Change "handler" to "keeper" in each of the rows below and keep everything else the same. Leave the pictures out of your version.

§ **Dataset rows that pose questions**
────────────────
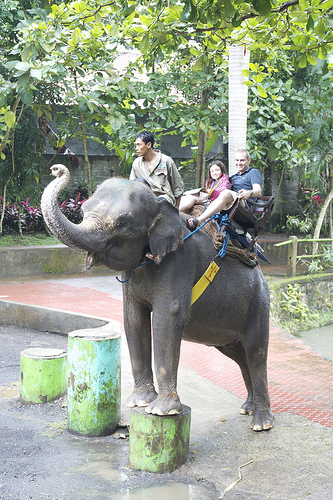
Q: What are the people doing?
A: Riding an elephant.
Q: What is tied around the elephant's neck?
A: A blue cord used to tie the seat onto its back.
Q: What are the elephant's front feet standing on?
A: A green post.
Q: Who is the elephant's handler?
A: The man in front.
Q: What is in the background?
A: Trees.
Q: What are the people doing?
A: Riding a elephant.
────────────────
§ **The output**
Q: What are the people doing?
A: Riding an elephant.
Q: What is tied around the elephant's neck?
A: A blue cord used to tie the seat onto its back.
Q: What are the elephant's front feet standing on?
A: A green post.
Q: Who is the elephant's keeper?
A: The man in front.
Q: What is in the background?
A: Trees.
Q: What are the people doing?
A: Riding a elephant.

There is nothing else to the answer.